Membatik Jadi Materi Orientasi Siswa Baru di Semarang

Berita Hari Ini

Koran Online / Berita Hari Ini 20 Views comments

Metrotvnews.com, Semarang: Ratusan siswa baru SMAN three Semarang, Jawa Tengah, mengikuti masa pengenalan sekolah. Membatik menjadi salah satu materi pengenalan sekolah.

Sejak pukul 07.00 WIB, Selasa 18 Juli 2017, sebanyak 430 siswa baru berkumpul di halaman utama sekolah. Mereka duduk berbaris beralaskan koran. 

Setiap siswa memegang selembar kain berukuran 50 x 20 cm. Mereka menorehkan cairan malam pada kain sehingga membentuk batik motif Mega Mendung khas Cirebon, Jawa Barat.

Vicky Reyna AD, siswi baru SMAN three Semarang, tampak serius melaksanakan tugasnya. Meski tersendat-sendat, ia berusaha menggoreskan cairan malam pada selembar kain di depannya.

"Seru. Awalnya agak gugup pas menuliskan cantang. Takut salah," ungkap Reyna yang masuk dalam kelompok 10 kegiatan tersebut.

Vicky mengaku baru pertama kali membatik. Tapi tidak bagi Novia Kholida Rahma. Ia mengaku pernah belajar membatik semasa masih duduk di bangku SMP.

"Ikut kegiatan ekstrakurikuler di SMP. Tapi masih belum lancar," ujar Novia.

Panitia Pelaksana Batik Akbar SMAN three Semarang, Haidar Ulin Naja, mengatakan kegiatan itu merupakan bagian dari masa pengenalan sekolah. Ia mengaku kegiatan itu baru kali pertama digelar di sekolahnya.

"Ini inovasi pertama sekolah. Sebelum-sebelumnya belum pernah. Prinsipnya, sekolah ingin belajar itu tidak harus tertekan, tapi bisa bersenang-senang," ujar Haidar yang masih duduk di bangku kelas XI SMAN three Semarang itu.

Lain sekolah, lain pula cara panitia mengenalkan lingkungannya terhadap siswa baru. Di SMP Negeri 2 Semarang, kegiatan pengenalan sekolah dilakukan oleh anggota Kepolisian Sektor Semarang Timur.

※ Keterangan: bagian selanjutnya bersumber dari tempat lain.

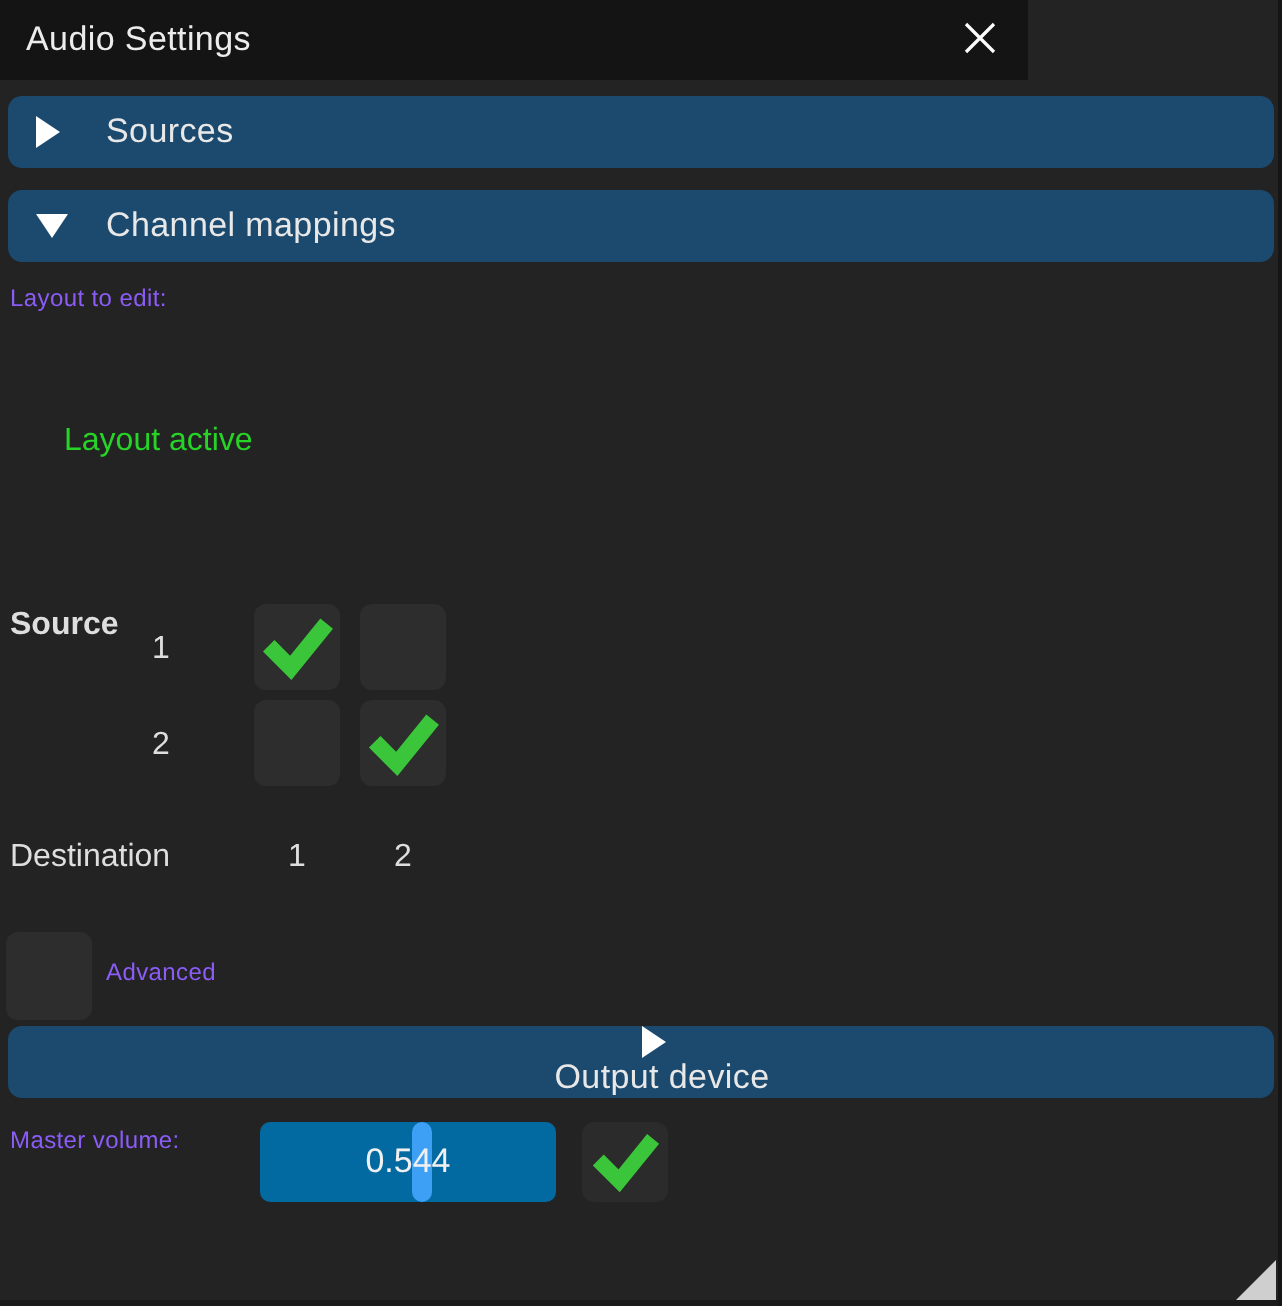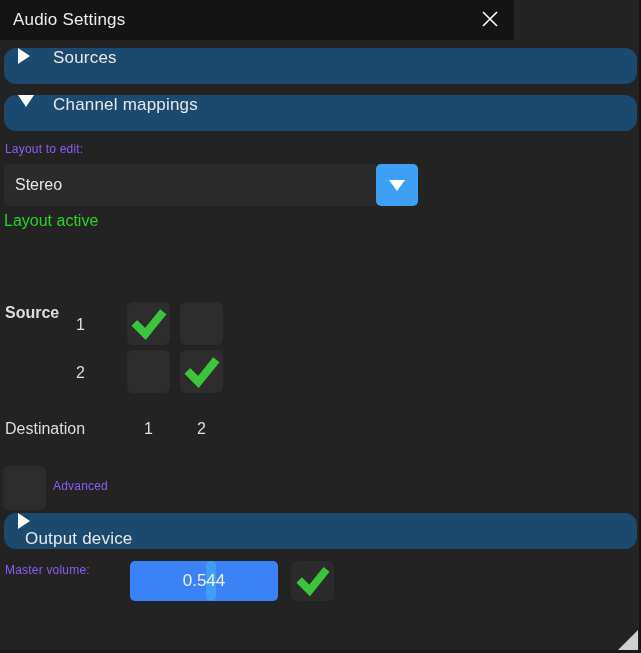--- a/index.html
+++ b/index.html
@@ -24,22 +24,22 @@
   .titlebar .title { margin-left: 13px; font-size: 17px; color: #ececec; letter-spacing: .2px; }
   .close-btn {
     position: absolute; right: 8px; top: 4px; width: 32px; height: 32px;
     background: transparent; border: none; cursor: pointer;
     display: flex; align-items: center; justify-content: center;
   }
 
   
   .section-bar {
     position: absolute; left: 4px; width: 633px; height: 36px;
-    background: #1c4a6e; border-radius: 12px;
-    display: flex; align-items: flex-start; cursor: pointer;
+    background: #1c4a6e; border-radius: 7px;
+    display: flex; align-items: center; cursor: pointer;
   }
   .section-bar .tri { width: 14px; margin-left: 14px; display: flex; align-items: center; }
   .section-bar .bar-label { margin-left: 21px; font-size: 17px; color: #e8e8e8; letter-spacing: .2px; }
   .bar-sources { top: 48px; }
   .bar-channel { top: 95px; }
   .bar-output  { top: 513px; flex-direction: column; }
 
   .tri-right { width: 0; height: 0; border-top: 8px solid transparent; border-bottom: 8px solid transparent; border-left: 12px solid #fff; }
   .tri-down  { width: 0; height: 0; border-left: 8px solid transparent; border-right: 8px solid transparent; border-top: 12px solid #fff; }
 
@@ -76,21 +76,21 @@
   
   .adv-box {
     position: absolute; left: 3px; top: 466px; width: 43px; height: 44px;
     background: #2d2d2d; border-radius: 6px; cursor: pointer;
     display: flex; align-items: center; justify-content: center;
   }
 
   
   .slider {
     position: absolute; left: 130px; top: 561px; width: 148px; height: 40px;
-    background: #3b82f6; border-radius: 5px; cursor: ew-resize; overflow: hidden;
+    background: #0369a1; border-radius: 5px; cursor: ew-resize; overflow: hidden;
   }
   .slider .handle {
     position: absolute; top: 0; bottom: 0; width: 10px;
     background: #3da0f4; border-radius: 5px;
   }
   .slider .val {
     position: absolute; inset: 0; display: flex; align-items: center; justify-content: center;
     font-size: 17px; color: #f0f0f0;
   }
   .apply-btn {
@@ -134,28 +134,22 @@
   <div class="section-bar bar-channel">
 
     <span class="tri">
         <span class="tri-down"></span>
       </span>
     <span class="bar-label">Channel mappings</span>
   </div>
 
   <span class="lbl lbl-layout-to-edit">Layout to edit:</span>
 
-  <div class="dropdown">
-    <div class="field">Stereo</div>
-    <button class="dd-btn">
-      <span class="dd-tri"></span>
-    </button>
-  </div>
-
-  <span class="status-green" style="color:#26d326;">Layout active</span>
+
+  <span class="status-green" style="color:#26d326;margin-left:28px;">Layout active</span>
 
   <span class="m-lbl" style="left:5px; top:304px;font-weight:bold;">Source</span>
   <span class="m-lbl" style="left:76px; top:316px;">1</span>
   <span class="m-lbl" style="left:76px; top:364px;">2</span>
 
   <div class="cellbox" style="left:127px; top:302px;">
     <span>
       <svg class="check-svg" width="38" height="38" viewBox="0 0 42 42">
           <path d="M8 23 L17 32 L34 11" stroke="#3bc53b" stroke-width="9" fill="none" stroke-linecap="square"></path>
         </svg>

Sebanyak lima anggota Polsek Semarang Timur menyelipkan penyuluhan tentang bahaya narkotika dan obat-obat terlarang terhadap siswa-siswa baru SMP 2 Semarang. 

"Upaya tersebut dilakukan demi mencegah kenakalan remaja sejak dini. Kami juga mengkampanyekan pencegahan bullying di sekolah," terang Kapolsek Semarang Timur, Iptu Agil Widiyas.